Airbnb's emailed statement said the plan would "devastate" some New Orleans property owners who depend on short-term rental revenue.
HomeAway spokesman Philip Minardi said the proposal was an "extreme" measure that would penalize property owners who have invested in the community.
"This framework would jeopardize those responsible homeowners without cause, decrease tax collections, and prevent tourism dollars from being spread across the city," Minardi said in a news release. Backers of non-owner-occupied short-term rentals also say the practice can help revitalize blighted neighborhoods.
A homeowner who wanted to rent out parts of his or her home to vacationers could still do so under the proposal, as long as that owner remains on the premises. But Palmer aims to stop investors from buying up houses in neighborhoods strictly for the purpose of making them into vacation rental spots.
Complaints about short-term renters taking the place of long-term residents have been especially strong in the Marigny and Treme neighborhoods, where critics have said vacationers have sometimes noisily pushed the limits of the city's tolerance for revelry.
"If you kill the neighborhoods you kill the reason people come here," Palmer told reporters Thursday.
Palmer's proposal also extends an existing ban on short-term rentals in the French Quarter to include the city's Garden District. And it requires that building owners in some commercial areas match their short-term rental units with an equal number of affordable housing units.
Opponents of short-term, whole-home rentals won council approval in May of a temporary ban on the issuing of any new licenses for whole-home rentals, a precursor to Thursday's proposal. The council is expected to get its first official look at Palmer's proposal next week. A final vote is expected in April.

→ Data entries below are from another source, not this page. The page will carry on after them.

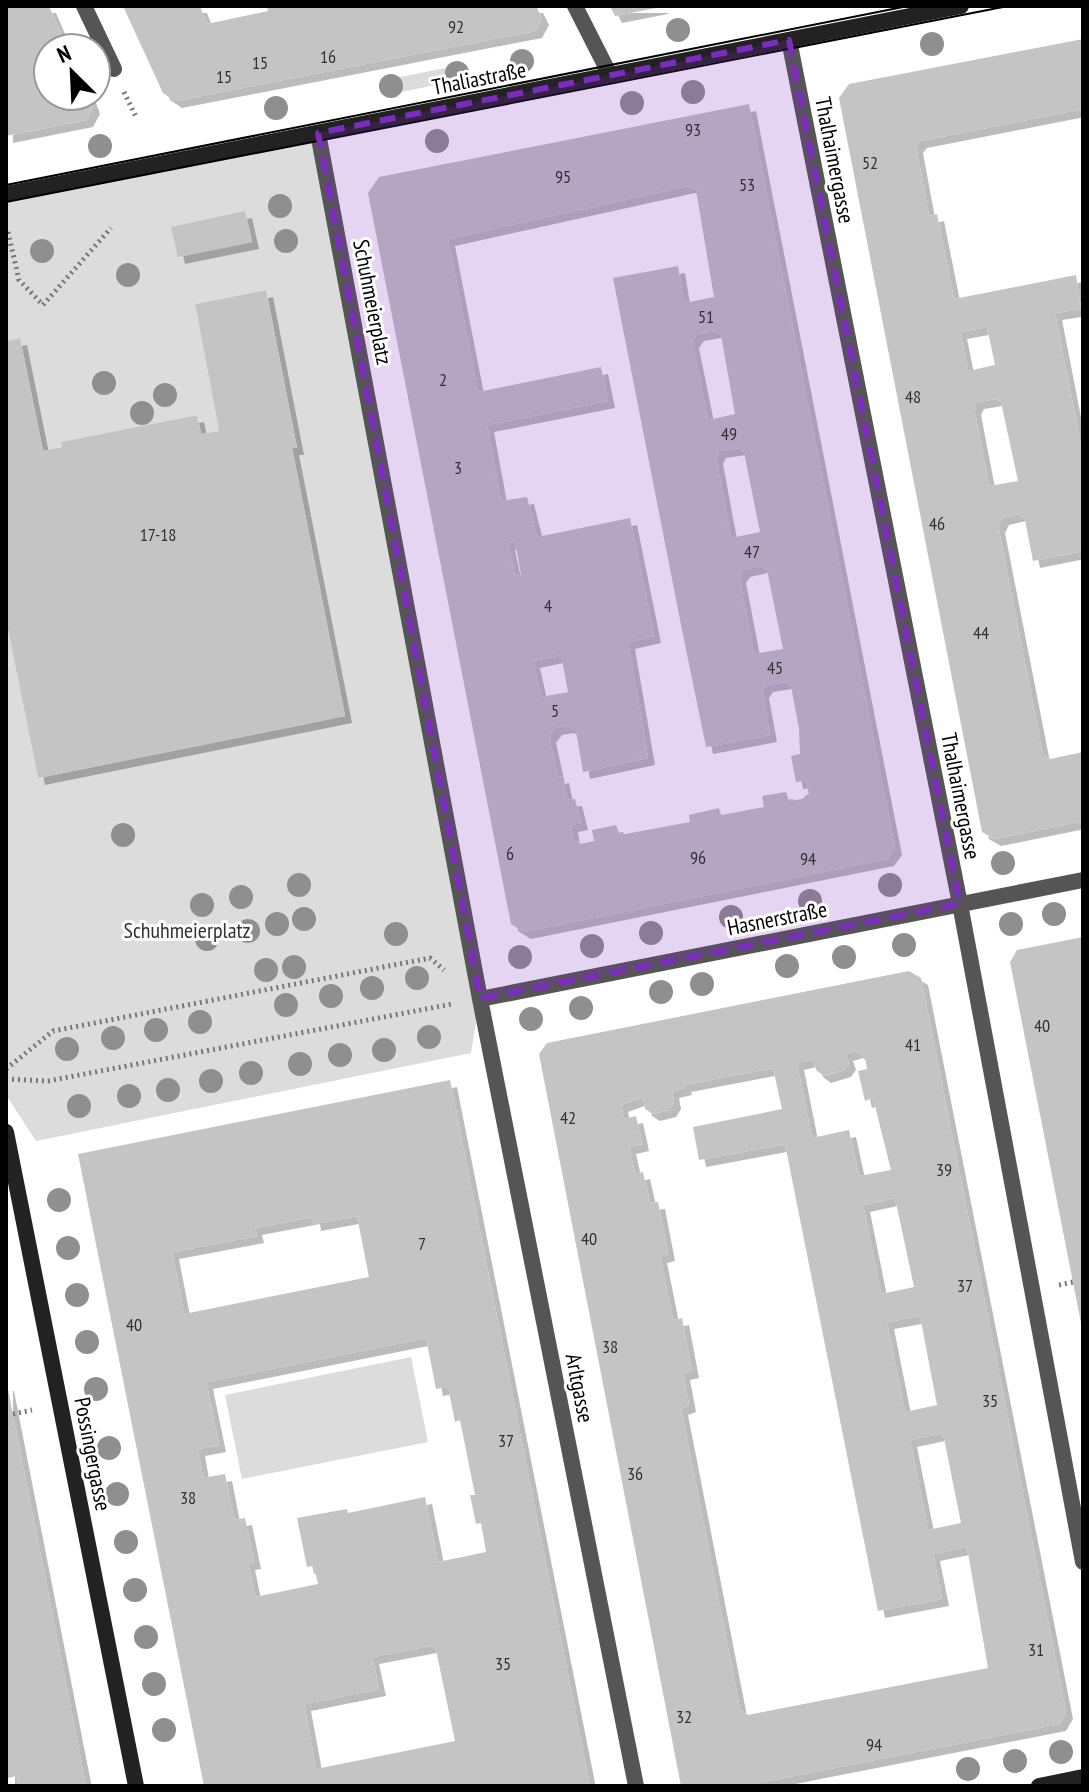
<svg xmlns="http://www.w3.org/2000/svg" width="1089" height="1792" viewBox="0 0 1089 1792" font-family="'PT Sans Narrow',sans-serif">
	<style>
		.green { fill: #dcdcdc }
		.building { fill: #c4c4c4; fill-rule: evenodd; filter: url(#shadow) }
		.lines { fill: none; stroke-linecap: round; stroke-linejoin: round }
		.path { stroke: #777; stroke-width: 5; stroke-dasharray: 2 4; stroke-linecap: butt }
		.minor { stroke: #555; stroke-width: 16 }
		.secondary { stroke: #222; stroke-width: 16 }
		.tram { stroke: #000; stroke-width: 2 }
		.tree { fill: #8f8f8f }
		.marked { fill: #7b2cbf; fill-opacity: 0.2; stroke: #7b2cbf; stroke-width: 6; stroke-dasharray: 16 10; stroke-linejoin: round }
		.labels { text-anchor: middle; stroke-width: 6; stroke-linejoin: round; paint-order: stroke }
		.number-label { font-size: 18px; fill: #313131 }
		.street-label { font-size: 22px; fill: #000; stroke: #fff }
		.park-label { font-size: 22px; fill: #333; stroke: #fff }
	</style>
	<defs>
		<filter id="shadow"><feDropShadow dx="7" dy="7" stdDeviation="0" flood-color="#0004"/></filter>
	</defs>
	<rect width="100%" height="100%" fill="#fff"/>
	<path class="green" d="M461,65l3,14 -77,16 -3,-15z
		M318,133l162,866 -9,54 -435,88 -30,-46v-475l32,158 307,-62 -53,-268 5,-1 -31,-157 -71,14 24,127 -18,3 -4,-19 -135,27v5l-19,4 -23,-112 -14,2v-147z
		M411,1357l17,85 -186,37 -17,-84z"/>
	<path class="building" d="M6,6h43l18,42h-19v48h41l4,11 -7,13 -80,16z
		M123,6h77l7,18 61,-13 -1,-5h269l6,12 -7,13 -360,70 -12,-8z
		M610,6h51v1l-46,9z
		M1083,39v70l-163,32 -4,5 13,70 8,-2 17,85 122,-24 5,34 -26,4 28,143v95l-50,10 -8,-41 -6,-6 -17,4 -4,8 45,229 7,4 33,-7v69l-89,18 -12,-7 -143,-734 10,-14zM987,327l8,38 -27,6 -8,-39zM996,399l5,3 17,79 -29,5 -15,-78 3,-6z
		M749,104l146,744 -8,11 -363,73 -13,-8 -143,-731 11,-16zM688,186l8,4 18,107 -30,6 -6,-37 -65,12 69,352 24,117 64,-12 -8,-44 4,-6 19,-3 6,4 8,43 1,25 -9,2 5,26 9,-1 4,12 -7,6 -13,2 -3,-9 -24,4 2,11 -43,8 -2,-7 -30,7 1,7 -70,13 -4,-10 -24,5 2,11 -14,3 -7,-5 -2,-14 10,-2 -6,-24 -8,1 -5,-24 -4,1 -9,-41 6,-8 12,-2 9,5 7,41 65,-14 -20,-116 26,-6 -24,-118 -93,19 -10,-40 -26,4 -14,-76 121,-24 -7,-34 -123,25 -30,-153zM714,331l7,4 14,79 -27,6 -16,-79 5,-7zM739,448l5,4 16,80 -29,6 -15,-81 3,-6zM515,541l6,34 -6,1 -7,-33zM761,566l6,4 16,79 -29,5 -15,-78 4,-6zM561,655l7,37 -27,5 -8,-36z
		M245,211l7,31 -74,15 -7,-30z
		M266,290l31,158h-5l53,268 -307,62 -32,-158v-279l14,-3 23,113 19,-4 -1,-5 136,-27 4,19 18,-3 -24,-127z
		M1083,937v391h-1l-72,-366 7,-12z
		M909,971l12,7 145,734 -7,12 -317,62h-61l-142,-732 8,-11zM856,1051l9,6 2,12 -9,2 7,30 8,-3 18,72 -32,6 -10,-46 -37,8 -15,-75 16,-4 3,11 8,6 20,-6 5,-7 -3,-9zM773,1068l9,41 -89,18 6,33 86,-16 93,467 64,-12 -9,-45 34,-7 21,121 -240,47 -8,-6 -59,-301 8,-3 -6,-32 9,-2 -10,-53 -9,2 -13,-64 8,-2 -10,-52 -8,1 -7,-31 -8,2 -6,-27 13,-3 -6,-28 -12,3 -3,-14 22,-8 2,12 8,5 16,-4 5,-8 -2,-11 13,-3 -1,-3zM895,1198l19,89 -33,7 -18,-89zM920,1316l17,89 -32,7 -18,-90zM943,1433l18,90 -33,7 -18,-90z
		M450,1080l140,706h-386l-126,-632zM357,1216l12,61 -185,37 -12,-62 85,-16 -2,-8 58,-11 1,7zM426,1338l10,51 12,-2 7,35 5,-2 15,75h-5l6,29 5,-1 5,29 -48,10 -13,-65 -77,16 -1,-4 -50,9 10,49 7,-1 4,18 -63,13 -7,-34 6,-1 -9,-44 -11,2 -9,-46 -22,4 -5,-29 21,-4 -13,-63zM435,1645l20,96 -139,28 -12,-65 75,-15 -7,-32z
		M6,1384h1l79,402h-67l-2,-10 -9,2z"/>
	<g class="lines">
		<path class="path" d="M124,92l12,25
			M8,232l11,48 24,25 68,-77
			M6,1069l47,-38 377,-73 14,12
			M6,1079l42,2 404,-77
			M1059,1285l14,-3
			M13,1414l19,-4"/>
		<path class="minor" d="M84,6l30,63
			M575,6l35,69
			M789,40l171,864 123,658
			M318,133l162,866 156,787
			M480,999l603,-119"/>
		<path class="secondary" d="M6,194l955,-188
			M6,1132l130,654
			M1039,1786l44,-9"/>
		<path class="tram" d="M6,185l902,-179
			M6,202l1002,-196"/>
	</g>
	<g class="tree">
		<circle cx="678" cy="30" r="12"/>
		<circle cx="932" cy="44" r="12"/>
		<circle cx="522" cy="61" r="12"/>
		<circle cx="457" cy="73" r="12"/>
		<circle cx="391" cy="86" r="12"/>
		<circle cx="693" cy="92" r="12"/>
		<circle cx="632" cy="103" r="12"/>
		<circle cx="276" cy="108" r="12"/>
		<circle cx="437" cy="141" r="12"/>
		<circle cx="100" cy="146" r="12"/>
		<circle cx="280" cy="206" r="12"/>
		<circle cx="286" cy="241" r="12"/>
		<circle cx="42" cy="251" r="12"/>
		<circle cx="128" cy="275" r="12"/>
		<circle cx="104" cy="383" r="12"/>
		<circle cx="165" cy="395" r="12"/>
		<circle cx="142" cy="413" r="12"/>
		<circle cx="123" cy="835" r="12"/>
		<circle cx="1003" cy="863" r="12"/>
		<circle cx="299" cy="885" r="12"/>
		<circle cx="890" cy="885" r="12"/>
		<circle cx="241" cy="897" r="12"/>
		<circle cx="810" cy="901" r="12"/>
		<circle cx="202" cy="905" r="12"/>
		<circle cx="1054" cy="914" r="12"/>
		<circle cx="731" cy="917" r="12"/>
		<circle cx="304" cy="919" r="12"/>
		<circle cx="277" cy="924" r="12"/>
		<circle cx="1011" cy="924" r="12"/>
		<circle cx="248" cy="931" r="12"/>
		<circle cx="651" cy="933" r="12"/>
		<circle cx="396" cy="934" r="12"/>
		<circle cx="207" cy="939" r="12"/>
		<circle cx="904" cy="945" r="12"/>
		<circle cx="592" cy="946" r="12"/>
		<circle cx="520" cy="957" r="12"/>
		<circle cx="844" cy="957" r="12"/>
		<circle cx="787" cy="966" r="12"/>
		<circle cx="294" cy="967" r="12"/>
		<circle cx="266" cy="970" r="12"/>
		<circle cx="417" cy="978" r="12"/>
		<circle cx="702" cy="984" r="12"/>
		<circle cx="372" cy="988" r="12"/>
		<circle cx="661" cy="992" r="12"/>
		<circle cx="331" cy="996" r="12"/>
		<circle cx="286" cy="1005" r="12"/>
		<circle cx="581" cy="1008" r="12"/>
		<circle cx="531" cy="1019" r="12"/>
		<circle cx="200" cy="1022" r="12"/>
		<circle cx="156" cy="1030" r="12"/>
		<circle cx="429" cy="1037" r="12"/>
		<circle cx="113" cy="1038" r="12"/>
		<circle cx="67" cy="1049" r="12"/>
		<circle cx="384" cy="1050" r="12"/>
		<circle cx="340" cy="1055" r="12"/>
		<circle cx="300" cy="1064" r="12"/>
		<circle cx="251" cy="1073" r="12"/>
		<circle cx="211" cy="1081" r="12"/>
		<circle cx="168" cy="1090" r="12"/>
		<circle cx="129" cy="1096" r="12"/>
		<circle cx="79" cy="1106" r="12"/>
		<circle cx="59" cy="1200" r="12"/>
		<circle cx="68" cy="1248" r="12"/>
		<circle cx="77" cy="1295" r="12"/>
		<circle cx="87" cy="1342" r="12"/>
		<circle cx="96" cy="1389" r="12"/>
		<circle cx="109" cy="1448" r="12"/>
		<circle cx="117" cy="1494" r="12"/>
		<circle cx="126" cy="1542" r="12"/>
		<circle cx="135" cy="1590" r="12"/>
		<circle cx="146" cy="1637" r="12"/>
		<circle cx="154" cy="1684" r="12"/>
		<circle cx="164" cy="1730" r="12"/>
		<circle cx="1061" cy="1752" r="12"/>
		<circle cx="1015" cy="1761" r="12"/>
		<circle cx="968" cy="1769" r="12"/>
	</g>
	<path class="marked" d="M789,40l171,864 -480,95 -162,-866z"/>
	<g class="labels">
		<g class="number-label">
			<text x="456" y="33">92</text>
			<text x="328" y="63">16</text>
			<text x="260" y="69">15</text>
			<text x="224" y="83">15</text>
			<text x="693" y="136">93</text>
			<text x="870" y="169">52</text>
			<text x="563" y="183">95</text>
			<text x="747" y="191">53</text>
			<text x="706" y="323">51</text>
			<text x="443" y="386">2</text>
			<text x="913" y="403">48</text>
			<text x="729" y="440">49</text>
			<text x="458" y="474">3</text>
			<text x="937" y="530">46</text>
			<text x="158" y="541">17-18</text>
			<text x="752" y="558">47</text>
			<text x="548" y="612">4</text>
			<text x="981" y="639">44</text>
			<text x="775" y="674">45</text>
			<text x="555" y="717">5</text>
			<text x="510" y="860">6</text>
			<text x="698" y="864">96</text>
			<text x="808" y="865">94</text>
			<text x="1042" y="1032">40</text>
			<text x="913" y="1051">41</text>
			<text x="568" y="1124">42</text>
			<text x="944" y="1176">39</text>
			<text x="589" y="1245">40</text>
			<text x="422" y="1250">7</text>
			<text x="965" y="1292">37</text>
			<text x="134" y="1331">40</text>
			<text x="610" y="1353">38</text>
			<text x="990" y="1407">35</text>
			<text x="506" y="1447">37</text>
			<text x="635" y="1480">36</text>
			<text x="188" y="1504">38</text>
			<text x="1036" y="1656">31</text>
			<text x="503" y="1670">35</text>
			<text x="684" y="1723">32</text>
			<text x="874" y="1751">94</text>
		</g>
		<g class="street-label">
			<text transform="translate(479 78) rotate(-11)" y="8">Thaliastraße</text>
			<text transform="translate(835 160) rotate(79)" y="8">Thalhaimergasse</text>
			<text transform="translate(373 302) rotate(79)" y="8">Schuhmeierplatz</text>
			<text transform="translate(961 796) rotate(79)" y="8">Thalhaimergasse</text>
			<text transform="translate(777 918) rotate(-11)" y="8">Hasnerstraße</text>
			<text transform="translate(580 1388) rotate(79)" y="8">Arltgasse</text>
			<text transform="translate(93 1454) rotate(79)" y="8">Possingergasse</text>
		</g>
		<g class="park-label">
			<text x="187" y="938">Schuhmeierplatz</text>
		</g>
	</g>
	<rect width="1089" height="1792" fill="none" stroke="#000000" stroke-width="16"/>
	<g transform="translate(72 72) rotate(336)"><circle r="38" fill="#ffffff" stroke="#999999" stroke-width="2"/>
	<path d="M0-6L14 30L0 20L-14 30Z" fill="#000000"/>
	<text y="-12" font-size="22" font-weight="bold" text-anchor="middle" fill="#000000">N</text>
	</g>
</svg>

Cities and states have been grappling with the issue of how best to regulate short-term rentals for years.
In November, for instance, news outlets reported that Washington's city council voted to restrict short-term rentals to primary residences, and limit rentals in which the owner is absent to 90 days per year. In South Portland, Maine, the Portland Press Herald reported that a ban on non-owner-occupied short term rentals takes effect Jan. 1.
San Diego City Council's October vote to repeal its regulations that, among other things, barred the short-term rentals of second homes.
Airbnb's statement says its polling indicates residents support short-term rentals, including those used as full-time Airbnb rentals. The company said Palmer's proposal was "crafted in a backroom without input from key stakeholders." Palmer countered that there were months of meetings and public input that went into the proposal. And there will be more public hearings and study before the proposal comes up for a final vote.